The researcher also noted that the company's claim that its metatranscriptomics process can identify all regular microorganisms in the gut is at least somewhat misleading because the company's approach, at least as described in the paper, does not suggest that samples are enriched for virus-like particles.
Elisabeth Bik, a microbiologist, science consultant, and founder of the Microbiome Digest blog, noted that the study shows that the Viome's method detects a range of microorganisms with relatively equal efficiency and precision. Bik previously worked for uBiome but has since left the company. "It is important to first point out that this paper is not a peer-reviewed paper," she said in an email. "It is a first step, however, to share the work that Viome did to build a metatranscriptomics platform and show some of their first results."
She pointed to experiments reported in the paper where the company tested stool from a few participants, varying the sampling sites, time from sample collection to testing, and the length of time between sample collection. It presents the results of its testing in terms of variation in microbial composition and gene function composition. "In all three experiments, samples from the same stool specimen or individual were very similar to each other, showing that the Viome test results are reproducible," she said.
However, "it was interesting to see that in all cases the microbial composition was better able to tell individuals apart than the gene expression," she noted. "That is a bit ironic, because the preprint states at the beginning … that functional gene analysis, not microbial composition, is needed for personalized health insights." However the paper "appears to show that each person has their own, personal gut microbiome, while the functional capacities appear to be pretty similar between individuals."

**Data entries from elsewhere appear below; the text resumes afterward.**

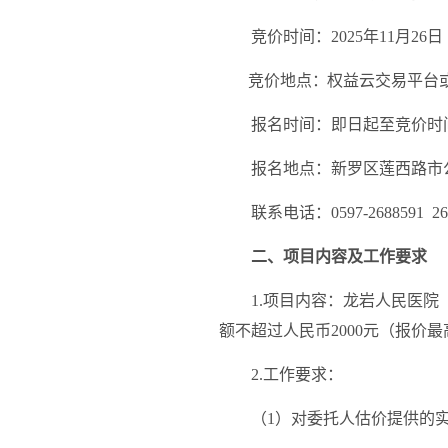
竞价时间：
202
5
年
11
月
26
日
竞价地点
：
权益云交易平台
报名时间：
即
日
起
至竞价时
报名地点：新罗区莲西路市
联系电话：
0597-2688591 2
二、项目
内容
及工作要求
1
.项目
内容
：
龙岩人民医院
额不超过人民币
20
00元（报价
2.工作要求：
（
1
）对委托人估价提供的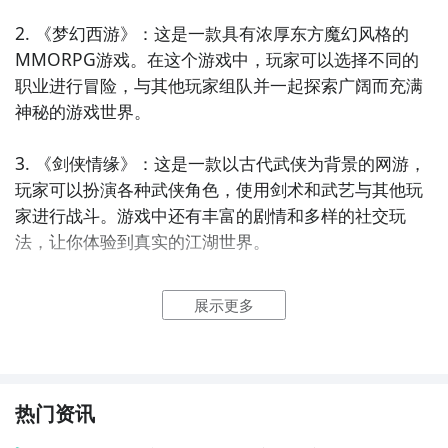
2. 《梦幻西游》：这是一款具有浓厚东方魔幻风格的
MMORPG游戏。在这个游戏中，玩家可以选择不同的
职业进行冒险，与其他玩家组队并一起探索广阔而充满
神秘的游戏世界。

3. 《剑侠情缘》：这是一款以古代武侠为背景的网游，
玩家可以扮演各种武侠角色，使用剑术和武艺与其他玩
家进行战斗。游戏中还有丰富的剧情和多样的社交玩
法，让你体验到真实的江湖世界。

4. 《热血江湖》：这是一款以武侠为题材的多人在线角
展示更多
色扮演游戏，玩家可以选择不同的门派和角色进行战斗
和冒险。游戏中拥有丰富的剧情和多样化的任务，让你
体验到真实的江湖生活。

热门资讯
5. 《大话西游》：这是一款经典的RPG游戏，以西游记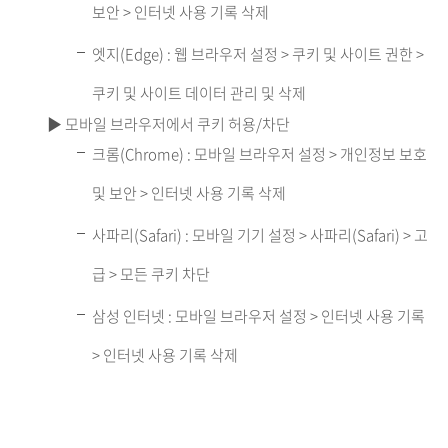
보안 > 인터넷 사용 기록 삭제
엣지(Edge) : 웹 브라우저 설정 > 쿠키 및 사이트 권한 >
쿠키 및 사이트 데이터 관리 및 삭제
▶ 모바일 브라우저에서 쿠키 허용/차단
크롬(Chrome) : 모바일 브라우저 설정 > 개인정보 보호
및 보안 > 인터넷 사용 기록 삭제
사파리(Safari) : 모바일 기기 설정 > 사파리(Safari) > 고
급 > 모든 쿠키 차단
삼성 인터넷 : 모바일 브라우저 설정 > 인터넷 사용 기록
> 인터넷 사용 기록 삭제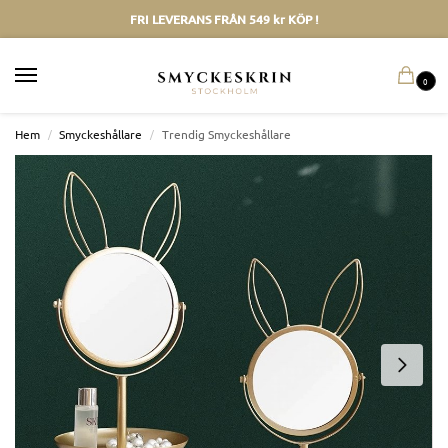
FRI LEVERANS FRÅN 549 kr KÖP !
0
Hem
/
Smyckeshållare
/
Trendig Smyckeshållare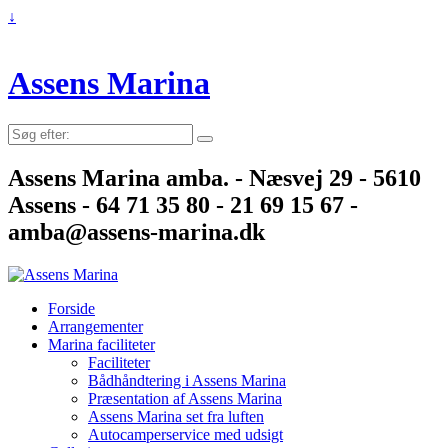
↓
Assens Marina
Søg
efter:
Assens Marina amba. - Næsvej 29 - 5610
Assens - 64 71 35 80 - 21 69 15 67 -
amba@assens-marina.dk
Forside
Arrangementer
Marina faciliteter
Faciliteter
Bådhåndtering i Assens Marina
Præsentation af Assens Marina
Assens Marina set fra luften
Autocamperservice med udsigt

Bik also noted that although the paper claims that metatranscriptomics is superior to other microbial analysis techniques, the results presented in the paper do not support this point. "There was no comparison of 16S sequencing versus metatranscriptomics, and the amount of viruses, archaea, and eukaryotes in the sample set was not very high" which suggests "that 16S sequencing did not miss as much diversity as the authors claim in the introduction," she said. For example, "figure 4 [in the paper] is a colorful representation of experiments but is lacking percentages. There is also no word on how the negative controls did perform over their tests of 10,000 samples."
Bik also pointed out that the company offers little information on it analysis of 10,000 samples though these are mentioned in the title. "It was disappointing to see so few results on the data. This dataset, which is one of the largest of its kind, sounded very promising, and I had hoped to see many more figures on these samples," she said. "The authors presented a table with the prevalence of microbial taxa and functional genes in this sample set, but did not do any additional analysis on relative abundance or correlation of microbial taxa or genes with lifestyle or diet. I am not sure why this dataset is part of the paper at all."
Finally, Bik noted that the paper does not answer questions about how "small person-to-person variations in microbial gene expression will lead to the 'goal to develop personalized nutrition algorithms' as stated in the abstract." Furthermore, she added, the paper does not offer a lot of technical detail about the company's protocols for sample extraction or sequencing library preparation, which would be required for the paper to pass peer review.